Achieving these breakthroughs is not about taking small steps, but daring to leap and embarking on moonshots that challenge deeply held assumptions to push the boundaries of possibility. However, we must be mindful of the human tendency for old ideas to lead to confirmation bias. This can limit our ability to see beyond current assumptions in creating better applications.
It’s a dogma-eat-dogma world The history of neuroscience is replete with examples of long-held beliefs that were eventually overturned. Examples include the “single neurotransmitter dogma” that each neuron produces only one type of neurotransmitter, or the “static adult brain myth” that adult brains do not grow new neurons. These serve as reminders of the importance to challenge established beliefs and remain open to new possibilities.
To achieve moonshot breakthroughs in neurotechnology, we must question the very foundations of knowledge. Current paradigms, no matter how established, should be scrutinized with a critical eye.
Strategies to facilitate disruptive innovation
1. Create a space open to new ideas To foster truly innovative moonshots in neurotechnology, we must create intellectual and experimental spaces for new ideas to flourish. This requires a willingness to challenge current limitations and question beliefs or assumptions that may be preventing exploration of new avenues. For example, are we overly focused on neuron-centric models at the expense of understanding the role of glial cells in cognition? And, if so, are we using the understanding of different types of neurons to develop more precise and effective treatment options? Keeping these nuances of cells in mind may enable more seamless integration with the nervous system while keeping it in balance.
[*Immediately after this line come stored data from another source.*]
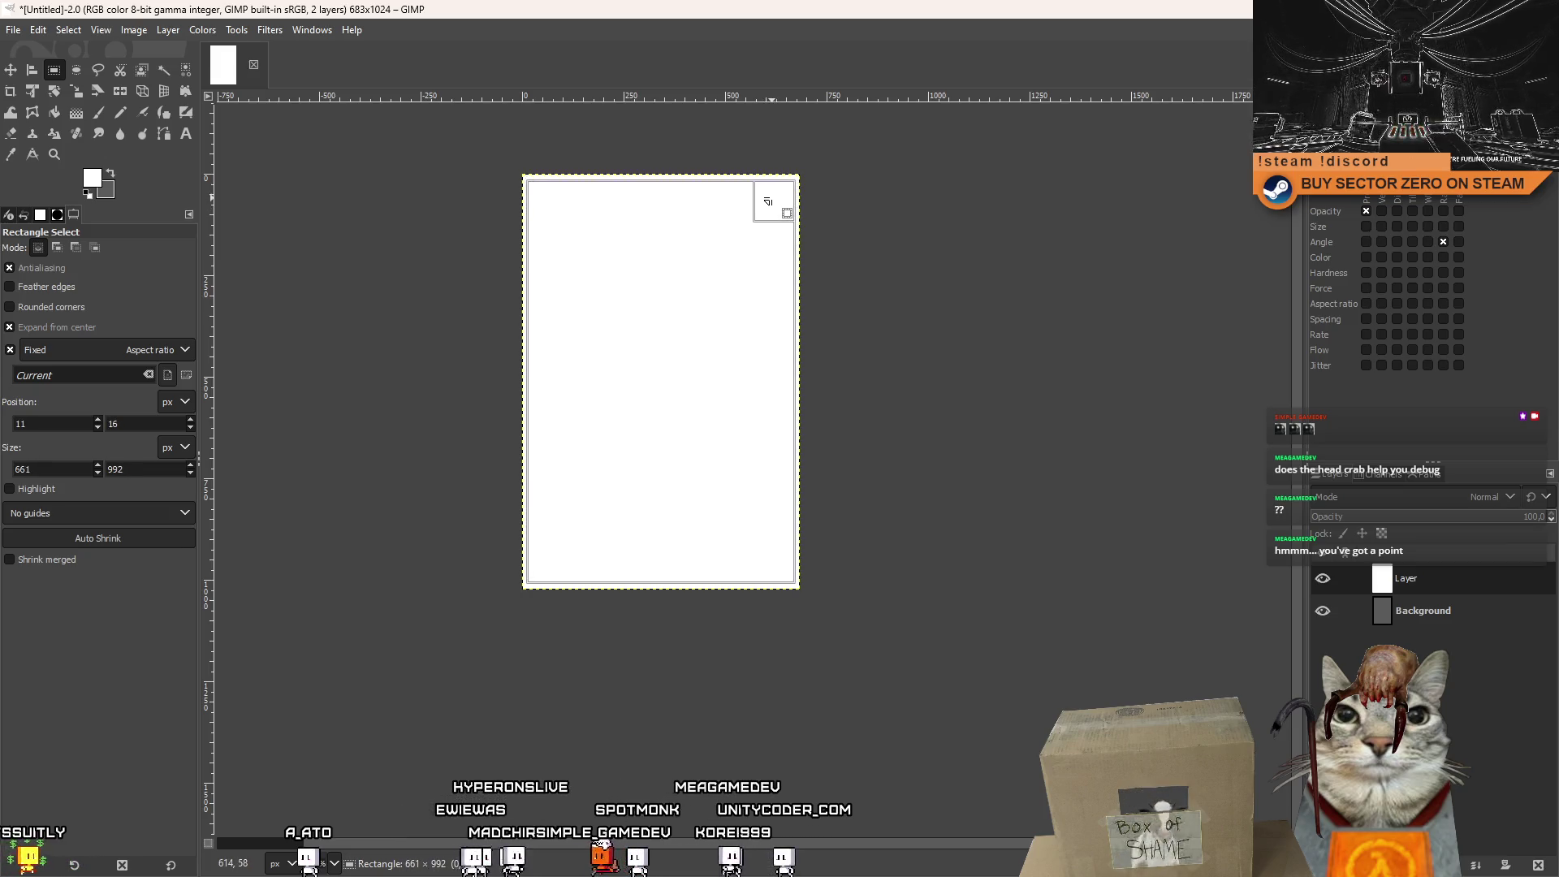
ctrl+scroll(693, 299, up, 4)
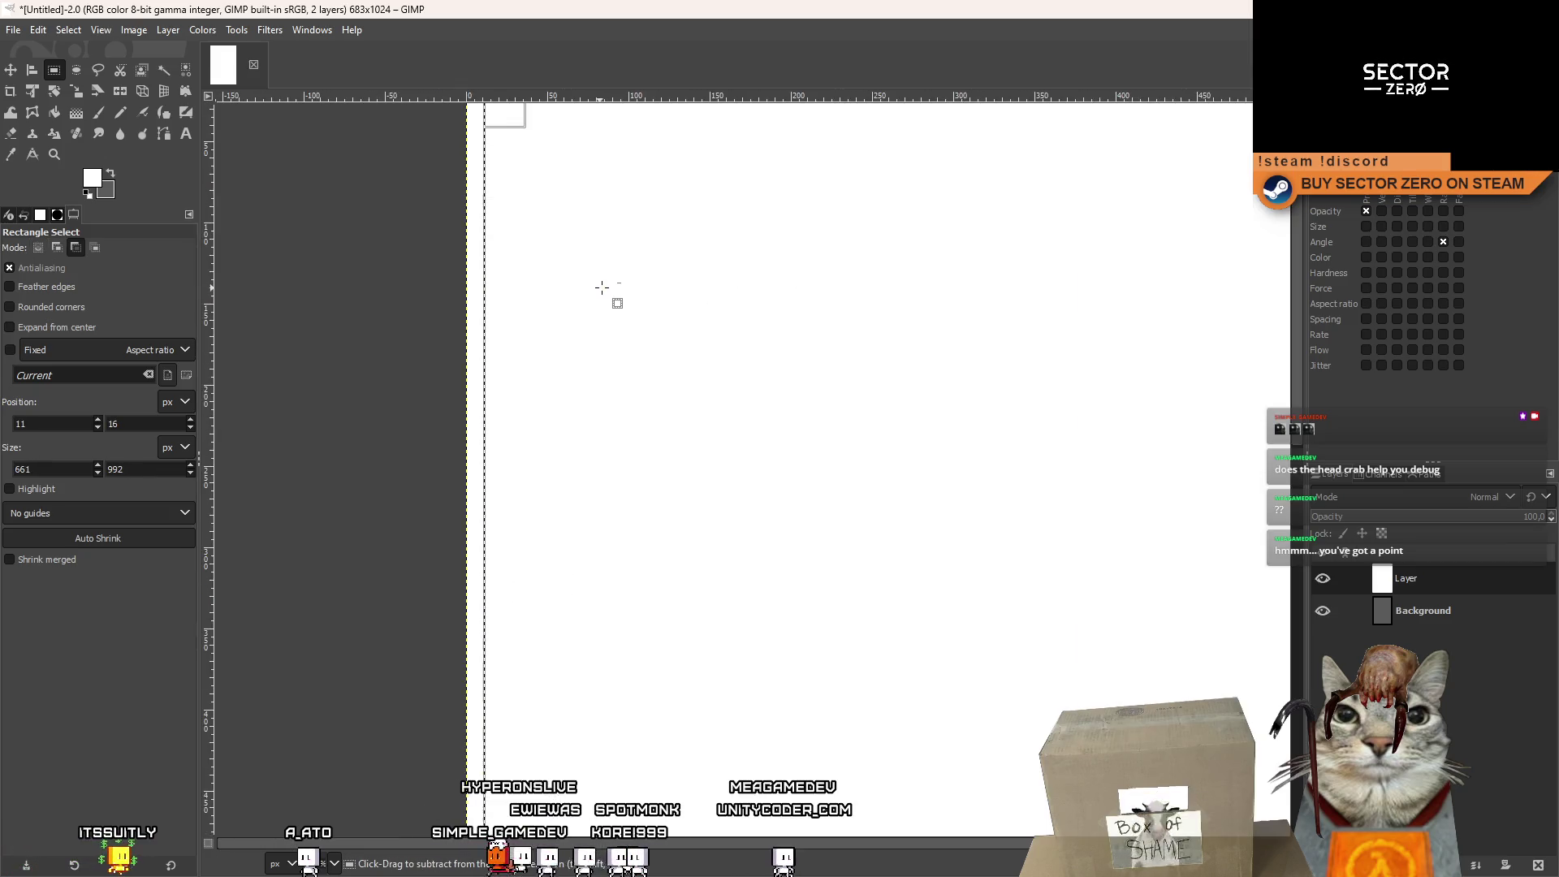
ctrl+scroll(675, 404, down, 4)
drag(757, 393, 659, 207)
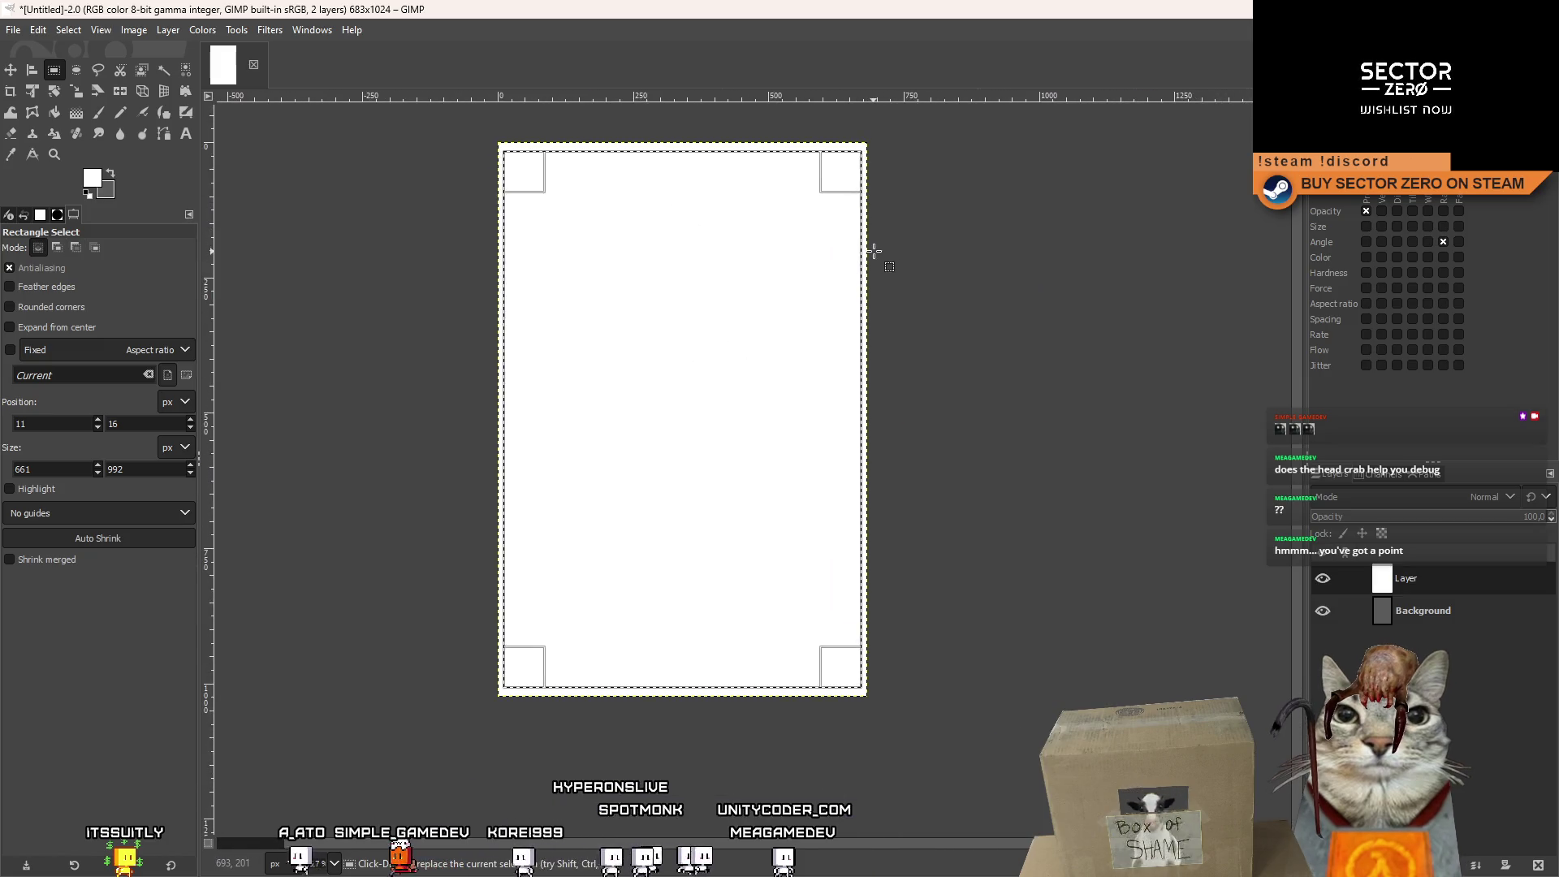
key(Delete)
Zoom in on the white frame's top-left corner.
ctrl+scroll(608, 233, up, 4)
We must also embrace complexity and recognize that biological systems, especially the human brain, operate in intricate and nonlinear ways. This calls for interdisciplinary approaches that can capture this complexity, such as integrating insights from chaos theory, network science, or quantum biology.
Researchers must also be open to exploring alternative paradigms and actively pursue other explanations or mechanisms for observed phenomena. For example, whether consciousness can arise from quantum effects in microtubules within neurons, as proposed by Hameroff and Penrose’s Orch-OR theory.